*Getoonde records*.
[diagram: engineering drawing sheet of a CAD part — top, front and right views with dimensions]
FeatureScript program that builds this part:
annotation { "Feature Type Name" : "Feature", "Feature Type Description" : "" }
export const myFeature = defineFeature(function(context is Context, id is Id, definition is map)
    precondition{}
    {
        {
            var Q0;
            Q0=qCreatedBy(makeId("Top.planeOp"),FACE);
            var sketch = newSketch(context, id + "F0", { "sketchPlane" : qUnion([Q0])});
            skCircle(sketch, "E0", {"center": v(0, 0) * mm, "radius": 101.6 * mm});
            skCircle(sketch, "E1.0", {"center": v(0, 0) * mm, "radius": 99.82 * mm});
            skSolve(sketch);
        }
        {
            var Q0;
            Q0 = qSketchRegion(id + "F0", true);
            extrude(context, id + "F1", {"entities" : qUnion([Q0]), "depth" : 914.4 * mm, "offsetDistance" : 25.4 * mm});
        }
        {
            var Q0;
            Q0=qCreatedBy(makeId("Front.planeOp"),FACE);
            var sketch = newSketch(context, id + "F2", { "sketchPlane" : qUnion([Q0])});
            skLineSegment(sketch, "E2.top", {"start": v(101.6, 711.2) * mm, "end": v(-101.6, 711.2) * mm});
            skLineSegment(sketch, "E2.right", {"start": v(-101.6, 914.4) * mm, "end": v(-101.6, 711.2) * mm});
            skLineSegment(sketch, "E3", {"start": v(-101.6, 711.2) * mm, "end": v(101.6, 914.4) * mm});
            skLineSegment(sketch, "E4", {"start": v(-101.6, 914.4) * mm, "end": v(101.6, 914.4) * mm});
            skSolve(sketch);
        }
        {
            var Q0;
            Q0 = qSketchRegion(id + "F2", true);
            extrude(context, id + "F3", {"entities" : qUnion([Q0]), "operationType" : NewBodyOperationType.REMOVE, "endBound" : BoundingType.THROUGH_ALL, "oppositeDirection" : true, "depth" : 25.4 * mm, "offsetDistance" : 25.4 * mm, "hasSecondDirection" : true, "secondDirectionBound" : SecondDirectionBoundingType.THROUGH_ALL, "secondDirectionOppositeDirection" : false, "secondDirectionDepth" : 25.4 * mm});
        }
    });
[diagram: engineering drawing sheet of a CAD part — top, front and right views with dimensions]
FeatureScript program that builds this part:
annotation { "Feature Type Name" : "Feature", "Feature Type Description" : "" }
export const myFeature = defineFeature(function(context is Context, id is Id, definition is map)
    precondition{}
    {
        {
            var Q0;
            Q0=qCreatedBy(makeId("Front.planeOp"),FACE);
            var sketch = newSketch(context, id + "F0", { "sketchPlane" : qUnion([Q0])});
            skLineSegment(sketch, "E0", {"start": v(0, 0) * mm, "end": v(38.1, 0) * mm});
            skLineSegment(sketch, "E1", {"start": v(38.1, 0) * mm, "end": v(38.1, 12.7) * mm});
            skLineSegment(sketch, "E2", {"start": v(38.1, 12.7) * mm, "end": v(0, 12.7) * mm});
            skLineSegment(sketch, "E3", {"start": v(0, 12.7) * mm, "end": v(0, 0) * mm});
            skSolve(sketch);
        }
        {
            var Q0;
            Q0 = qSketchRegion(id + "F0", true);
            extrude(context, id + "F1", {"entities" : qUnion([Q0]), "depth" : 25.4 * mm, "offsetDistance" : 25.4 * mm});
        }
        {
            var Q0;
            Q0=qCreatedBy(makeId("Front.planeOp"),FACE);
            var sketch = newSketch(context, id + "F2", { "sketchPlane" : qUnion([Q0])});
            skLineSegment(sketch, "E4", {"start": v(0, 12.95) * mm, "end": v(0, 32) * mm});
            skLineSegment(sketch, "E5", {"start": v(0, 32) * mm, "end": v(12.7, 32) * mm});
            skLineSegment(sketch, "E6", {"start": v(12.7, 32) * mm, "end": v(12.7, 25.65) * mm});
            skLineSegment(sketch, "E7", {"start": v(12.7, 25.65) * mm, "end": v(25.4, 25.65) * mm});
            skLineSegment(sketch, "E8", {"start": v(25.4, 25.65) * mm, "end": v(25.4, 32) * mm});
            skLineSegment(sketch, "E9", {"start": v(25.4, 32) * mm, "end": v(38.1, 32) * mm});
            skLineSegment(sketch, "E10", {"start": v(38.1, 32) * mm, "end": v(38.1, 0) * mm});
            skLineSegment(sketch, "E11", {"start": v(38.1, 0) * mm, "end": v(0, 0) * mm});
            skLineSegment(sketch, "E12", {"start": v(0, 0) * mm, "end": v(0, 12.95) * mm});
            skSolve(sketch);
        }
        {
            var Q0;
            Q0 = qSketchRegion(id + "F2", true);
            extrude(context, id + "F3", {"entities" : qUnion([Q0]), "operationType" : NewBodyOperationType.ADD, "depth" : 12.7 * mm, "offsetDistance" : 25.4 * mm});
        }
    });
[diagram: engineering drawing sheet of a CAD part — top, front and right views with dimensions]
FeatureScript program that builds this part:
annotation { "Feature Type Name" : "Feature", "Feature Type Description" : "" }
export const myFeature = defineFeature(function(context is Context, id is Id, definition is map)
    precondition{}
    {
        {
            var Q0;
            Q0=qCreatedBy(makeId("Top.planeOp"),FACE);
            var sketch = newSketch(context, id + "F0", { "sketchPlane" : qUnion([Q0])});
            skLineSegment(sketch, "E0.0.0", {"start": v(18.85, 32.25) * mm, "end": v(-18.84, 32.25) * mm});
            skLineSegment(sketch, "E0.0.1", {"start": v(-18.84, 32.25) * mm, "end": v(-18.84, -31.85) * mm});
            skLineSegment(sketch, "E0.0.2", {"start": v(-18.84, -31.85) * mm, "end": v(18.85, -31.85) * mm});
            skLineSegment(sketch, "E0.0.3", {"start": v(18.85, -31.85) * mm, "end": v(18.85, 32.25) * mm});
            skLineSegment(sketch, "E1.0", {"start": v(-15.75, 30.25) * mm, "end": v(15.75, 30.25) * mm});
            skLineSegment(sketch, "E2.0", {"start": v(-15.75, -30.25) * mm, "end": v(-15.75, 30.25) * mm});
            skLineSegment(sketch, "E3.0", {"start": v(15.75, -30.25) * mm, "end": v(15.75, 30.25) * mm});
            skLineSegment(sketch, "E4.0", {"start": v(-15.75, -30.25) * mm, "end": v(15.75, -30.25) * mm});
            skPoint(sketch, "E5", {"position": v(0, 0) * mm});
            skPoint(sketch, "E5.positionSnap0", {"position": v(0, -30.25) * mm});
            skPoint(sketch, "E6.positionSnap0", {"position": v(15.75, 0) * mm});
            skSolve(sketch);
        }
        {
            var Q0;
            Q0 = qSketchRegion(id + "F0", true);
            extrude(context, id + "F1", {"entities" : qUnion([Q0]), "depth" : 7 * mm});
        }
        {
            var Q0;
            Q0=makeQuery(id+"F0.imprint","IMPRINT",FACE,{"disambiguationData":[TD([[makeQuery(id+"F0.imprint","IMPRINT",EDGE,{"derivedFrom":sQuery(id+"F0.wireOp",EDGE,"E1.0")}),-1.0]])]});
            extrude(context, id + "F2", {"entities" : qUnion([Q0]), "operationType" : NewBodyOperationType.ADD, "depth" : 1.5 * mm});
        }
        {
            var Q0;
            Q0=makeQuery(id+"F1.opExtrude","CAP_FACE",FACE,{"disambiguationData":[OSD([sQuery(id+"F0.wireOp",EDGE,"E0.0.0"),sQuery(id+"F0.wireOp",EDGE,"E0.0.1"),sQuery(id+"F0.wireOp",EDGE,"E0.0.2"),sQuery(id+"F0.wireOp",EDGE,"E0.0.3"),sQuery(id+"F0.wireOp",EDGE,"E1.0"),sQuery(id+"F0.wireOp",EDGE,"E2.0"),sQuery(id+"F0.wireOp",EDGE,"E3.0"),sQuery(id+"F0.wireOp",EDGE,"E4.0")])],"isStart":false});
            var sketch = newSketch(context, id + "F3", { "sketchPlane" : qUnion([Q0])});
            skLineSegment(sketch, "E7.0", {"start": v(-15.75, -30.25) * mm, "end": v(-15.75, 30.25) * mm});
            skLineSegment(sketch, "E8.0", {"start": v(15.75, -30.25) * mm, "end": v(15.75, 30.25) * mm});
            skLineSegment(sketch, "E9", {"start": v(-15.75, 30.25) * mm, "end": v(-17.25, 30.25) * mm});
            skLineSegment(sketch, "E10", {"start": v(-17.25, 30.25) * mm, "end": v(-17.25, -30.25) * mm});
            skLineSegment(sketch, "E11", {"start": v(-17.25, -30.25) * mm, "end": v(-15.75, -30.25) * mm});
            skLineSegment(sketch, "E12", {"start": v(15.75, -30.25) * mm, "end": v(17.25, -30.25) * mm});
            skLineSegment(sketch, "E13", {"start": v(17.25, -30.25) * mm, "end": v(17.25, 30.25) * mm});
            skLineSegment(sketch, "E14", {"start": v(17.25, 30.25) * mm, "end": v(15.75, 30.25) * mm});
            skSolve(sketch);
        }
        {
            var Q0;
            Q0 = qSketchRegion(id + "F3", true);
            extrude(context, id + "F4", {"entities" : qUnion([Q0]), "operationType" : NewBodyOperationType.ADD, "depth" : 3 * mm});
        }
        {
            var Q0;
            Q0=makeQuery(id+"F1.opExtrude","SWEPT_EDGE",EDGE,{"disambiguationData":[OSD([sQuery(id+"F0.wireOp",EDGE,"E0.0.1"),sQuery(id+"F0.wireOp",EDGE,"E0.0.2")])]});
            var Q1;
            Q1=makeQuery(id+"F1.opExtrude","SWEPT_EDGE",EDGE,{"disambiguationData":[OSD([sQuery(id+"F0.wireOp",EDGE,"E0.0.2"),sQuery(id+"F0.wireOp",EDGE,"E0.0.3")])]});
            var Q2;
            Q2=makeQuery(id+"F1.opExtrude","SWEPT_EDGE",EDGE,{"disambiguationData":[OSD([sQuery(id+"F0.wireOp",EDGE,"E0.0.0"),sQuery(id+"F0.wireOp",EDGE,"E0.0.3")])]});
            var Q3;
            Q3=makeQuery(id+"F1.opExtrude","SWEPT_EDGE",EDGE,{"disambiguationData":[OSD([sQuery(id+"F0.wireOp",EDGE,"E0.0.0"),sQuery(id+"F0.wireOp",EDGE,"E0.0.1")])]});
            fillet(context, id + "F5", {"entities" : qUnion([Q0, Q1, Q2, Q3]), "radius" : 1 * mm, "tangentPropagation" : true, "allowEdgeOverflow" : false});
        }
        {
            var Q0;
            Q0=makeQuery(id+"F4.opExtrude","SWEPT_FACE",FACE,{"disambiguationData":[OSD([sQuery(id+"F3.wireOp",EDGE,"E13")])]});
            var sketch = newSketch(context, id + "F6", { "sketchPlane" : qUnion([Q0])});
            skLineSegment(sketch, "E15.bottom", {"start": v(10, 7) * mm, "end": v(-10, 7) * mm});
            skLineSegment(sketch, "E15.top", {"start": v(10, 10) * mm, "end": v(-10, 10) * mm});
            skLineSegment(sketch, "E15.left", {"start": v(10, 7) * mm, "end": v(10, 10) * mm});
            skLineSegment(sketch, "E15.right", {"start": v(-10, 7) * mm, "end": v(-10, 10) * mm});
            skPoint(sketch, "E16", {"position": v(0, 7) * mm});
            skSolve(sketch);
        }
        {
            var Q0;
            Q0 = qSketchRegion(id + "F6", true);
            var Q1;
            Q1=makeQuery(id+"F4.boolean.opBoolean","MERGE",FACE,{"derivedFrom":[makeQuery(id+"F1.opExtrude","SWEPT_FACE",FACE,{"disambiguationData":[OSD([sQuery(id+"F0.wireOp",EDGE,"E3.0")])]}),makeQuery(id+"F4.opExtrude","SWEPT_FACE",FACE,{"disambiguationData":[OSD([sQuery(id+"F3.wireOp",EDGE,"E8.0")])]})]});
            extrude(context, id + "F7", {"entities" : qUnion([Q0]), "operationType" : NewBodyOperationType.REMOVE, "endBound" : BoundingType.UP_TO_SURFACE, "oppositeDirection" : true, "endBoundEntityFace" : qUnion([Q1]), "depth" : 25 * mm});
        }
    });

*Opdracht*. Neem de records letterlijk over. Begin bij de eerste regel en stop na de regel met "v(101.6, 711.2) *".

*Antwoord*.
[diagram: engineering drawing sheet of a CAD part — top, front and right views with dimensions]
FeatureScript program that builds this part:
annotation { "Feature Type Name" : "Feature", "Feature Type Description" : "" }
export const myFeature = defineFeature(function(context is Context, id is Id, definition is map)
    precondition{}
    {
        {
            var Q0;
            Q0=qCreatedBy(makeId("Top.planeOp"),FACE);
            var sketch = newSketch(context, id + "F0", { "sketchPlane" : qUnion([Q0])});
            skCircle(sketch, "E0", {"center": v(0, 0) * mm, "radius": 101.6 * mm});
            skCircle(sketch, "E1.0", {"center": v(0, 0) * mm, "radius": 99.82 * mm});
            skSolve(sketch);
        }
        {
            var Q0;
            Q0 = qSketchRegion(id + "F0", true);
            extrude(context, id + "F1", {"entities" : qUnion([Q0]), "depth" : 914.4 * mm, "offsetDistance" : 25.4 * mm});
        }
        {
            var Q0;
            Q0=qCreatedBy(makeId("Front.planeOp"),FACE);
            var sketch = newSketch(context, id + "F2", { "sketchPlane" : qUnion([Q0])});
            skLineSegment(sketch, "E2.top", {"start": v(101.6, 711.2) * mm, "end": v(-101.6, 711.2) * mm});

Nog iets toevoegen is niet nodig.